December 9, 2020

Observing from the back . . . my intern perspective.

I am an intern. As an intern for Central Ceremonies, part of what I am doing is observing rehearsals and weddings. That means, among many things, that I am pivoting careers. It also means that I observe the woman who married me over a decade ago perform ceremonies. It means that I get to revel in the beauty of young love. And it means that I am trying to make sense of my story even as I watch their story from the back. So, ya. I have a lot of thoughts and feelings coursing through my body and mind.

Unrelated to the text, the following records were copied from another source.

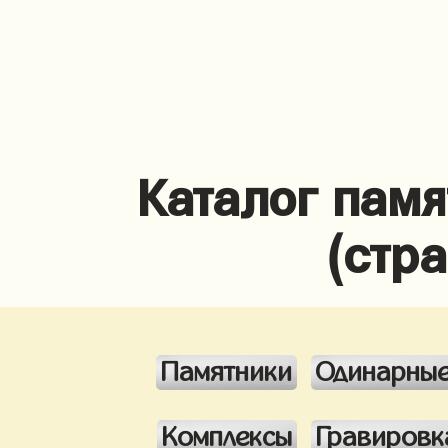
Каталог памя
(стр
Памятники
Одинарны
Комплексы
Гравировк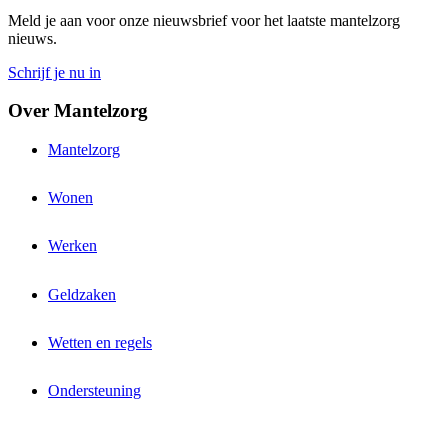
Meld je aan voor onze nieuwsbrief voor het laatste mantelzorg
nieuws.
Schrijf je nu in
Over Mantelzorg
Mantelzorg
Wonen
Werken
Geldzaken
Wetten en regels
Ondersteuning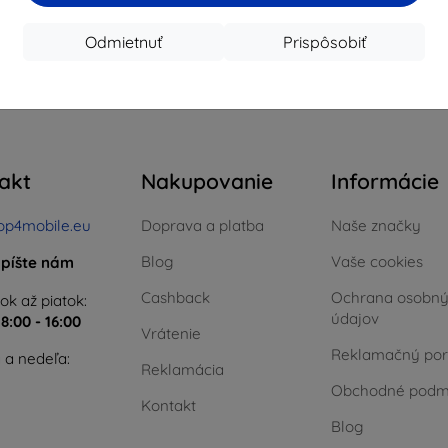
Na sklade > 5 ks
Na sklade > 5 ks
Na s
Odmietnuť
Prispôsobiť
celkom
4
.
akt
Nakupovanie
Informácie
op4mobile.eu
Doprava a platba
Naše značky
Blog
Vaše cookies
píšte nám
Cashback
Ochrana osobn
ok až piatok:
údajov
e
8:00 - 16:00
Vrátenie
Reklamačný por
 a nedeľa:
Reklamácia
Obchodné podm
Kontakt
Blog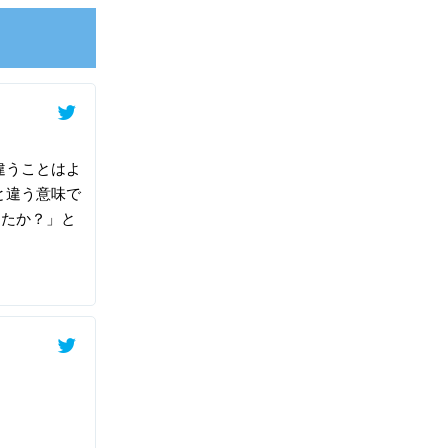
違うことはよ
と違う意味で
ましたか？」と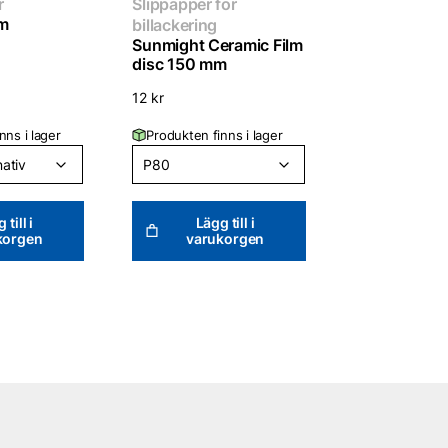
r
Slippapper för
m
billackering
Sunmight Ceramic Film
disc 150 mm
12
kr
nns i lager
Produkten finns i lager
 till i
Lägg till i
korgen
varukorgen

The bride walks downthe aisle on her dad’s arm. I get goosebumps as he lovingly places her hand into her fiance’s hands. The energy in the moment is almost palpable. And when they each vow to love each other, care for each other, nurture each other and grow along with each other I realize . . . it’s a sacred moment. I also realize right then and there why Sarah is amazing. This was no cookie-cutter wedding ceremony.  She created the sacredness in a very deliberate way. Those vows were unique to the couple. She learned their story and then wove it together and created space for them to speak their truths to each other. She became privy to real insights into their love, into their ‘why.” They wrote their story, but she shared it. And in doing so, invited all of their friends and family into that story.

It was a honor to be the intern in the back. I had a vantage point unlike any other. As I observed, I thought about my own experiences. I’ve been married. Twice. I’m 40. My friends and I have all moved from falling in love to creating marriages, pregnancies, surviving toddlers to figuring out midlife. Some of us have even weathered divorce. Most of us have ritualized each of those milestones with weddings, baby showers, happy hours, and get-away trips to heal or rest. So as I watched this beautiful couple, I couldn’t help but weave my own story alongside and into their story. Why? Because that is the nature of ritual and the sacred. I have been in almost every part of this ceremony. I have professed love in the moment with my partner. I have stood by and validated the love between my best friends. I have watched reverently from the pews. I have gone for the hors d’oeuvres and open bar as someone’s plus one. And now, I’m learning how to be the one officiating.

This is the nature of love and ritual and sacredness. As Sarah often says, it is universal even as it is unique. We take these special moments; moments we share across humanity, and mark them in time, mark them as ours. And in these unusual times – unusual for so many reasons – at least we can agree that we need each other. We need connection, shelter, safety, and stories to weave us together.